● Texto fuente:
-
La Virgen en la infancia espiritual
Camino 516.- ¿Madre! -Llámala fuerte, fuerte. -Te escucha, te ve en peligro quizá, y te brinda, tu Madre Santa María, con la gracia de su Hijo, el consuelo de su regazo, la ternura de sus caricias: y te encontrarás reconfortado para la nueva lucha.
SURCO 415.- "María guardaba todas estas cosas en su corazón..."
Cuando el amor limpio y sincero anda por medio, la disciplina no supone peso, aunque cueste, porque une al Amado.
FORJA 235.- Nos falta fe. El día en que vivamos esta virtud -confiando en Dios y en su Madre-, seremos valientes y leales. Dios, que es el Dios de siempre, obrará milagros por nuestras manos.
-¡Dame, oh Jesús, esa fe, que de verdad deseo! Madre mía y Señora mía, María Santísima, ¡haz que yo crea!
Amigos de Dios 25.- Considerad ahora el momento sublime en el que el Arcángel San Gabriel anuncia a Santa María el designio del Altísimo. Nuestra Madre escucha, y pregunta para comprender mejor lo que el Señor le pide; luego, la respuesta firme: fiat (Lc 1. 38) -¡hágase en mí según tu palabra!-, el fruto de la mejor libertad: la de decidirse por Dios.
En todos los misterios de nuestra fe católica aletea ese canto a la libertad. La Trinidad Beatísima saca de la nada el mundo y el hombre, en un libre derroche de amor. El Verbo baja del Cielo y toma nuestra carne con este sello estupendo de la libertad en el sometimiento: heme aquí que vengo, según está escrito de mi en el principio del libro, para cumplir, ¡oh Dios!, tu voluntad (Hebr X. 7). Cuando llega la hora marcada por Dios para salvar a la humanidad de la esclavitud del pecado, contemplamos a Jesucristo en Getsemaní, sufriendo dolorosamente hasta derramar un sudor de sangre (Cfr. Lc XXll, 44), que acepta espontánea y rendidamente el sacrificio que el Padre le reclama: como cordero llevado al matadero, como oveja muda ante los trasquiladores (Is LIII, 7). Ya lo había anunciado a los suyos, en una de esas conversaciones en las que volcaba su Corazón, con el fin de que los que le aman conozcan que El es el Camino –no hay otro- para acercarse al Padre: por eso mi Padre me ama, porque doy mi vida para tomarla otra vez. Nadie me la arranca, sino que yo la doy de mi propia voluntad, y soy dueño de darla y dueño de recobrarla (Ioh X, 17-18).

● Material proporcionado:
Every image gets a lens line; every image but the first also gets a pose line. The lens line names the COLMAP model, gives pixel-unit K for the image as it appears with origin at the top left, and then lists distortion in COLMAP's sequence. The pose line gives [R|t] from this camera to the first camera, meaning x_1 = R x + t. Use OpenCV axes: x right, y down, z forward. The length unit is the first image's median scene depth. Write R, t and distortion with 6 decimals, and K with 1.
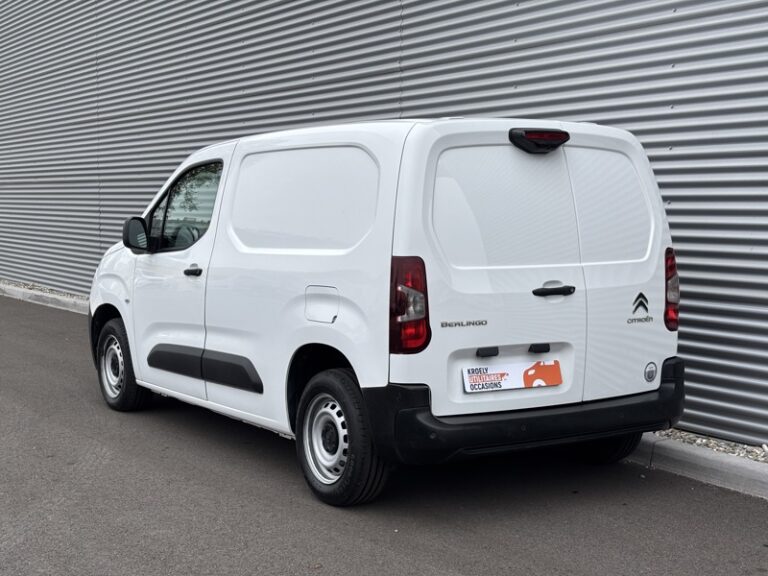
lens RADIAL K [[1201.7, 0, 383.7], [0, 1201.7, 284.6], [0, 0, 1]] dist [-0.083802, 0.000000]
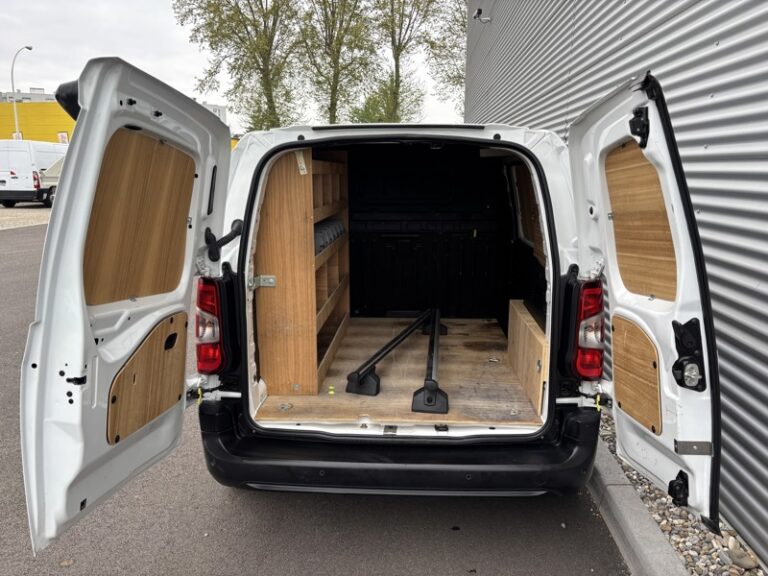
lens RADIAL K [[592.7, 0, 383.8], [0, 592.7, 289.9], [0, 0, 1]] dist [0.006704, -0.038440]
pose [[0.815819, 0.116782, -0.566394, 0.383692], [-0.041003, 0.988614, 0.144778, -0.083361], [0.576853, -0.094888, 0.811318, 0.654827]]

● Consigna 1: Transcribe del texto fuente el fragmento que empieza en "Amigos de Dios" y termina en "decidirse por Dios.", sin alterar nada.
● Consigna 2:
Indica si cada afirmación concuerda con el texto fuente: responde sí o no y cita textualmente las palabras que lo deciden.
(a) Según FORJA 235, nos sobra fe.
(b) En Amigos de Dios 25, la Virgen pregunta para comprender mejor lo que el Señor le pide.
(c) Según SURCO 415, la disciplina supone un peso cuando el amor es limpio y sincero.
● Consigna 3: Según el texto fuente, ¿quién anuncia a Santa María el designio del Altísimo?

● Solución 1:
Amigos de Dios 25.- Considerad ahora el momento sublime en el que el Arcángel San Gabriel anuncia a Santa María el designio del Altísimo. Nuestra Madre escucha, y pregunta para comprender mejor lo que el Señor le pide; luego, la respuesta firme: fiat (Lc 1. 38) -¡hágase en mí según tu palabra!-, el fruto de la mejor libertad: la de decidirse por Dios.

● Solución 2:
(a) No: "Nos falta fe."
(b) Sí: "Nuestra Madre escucha, y pregunta para comprender mejor lo que el Señor le pide".
(c) No: "Cuando el amor limpio y sincero anda por medio, la disciplina no supone peso, aunque cueste".

● Solución 3: El Arcángel San Gabriel.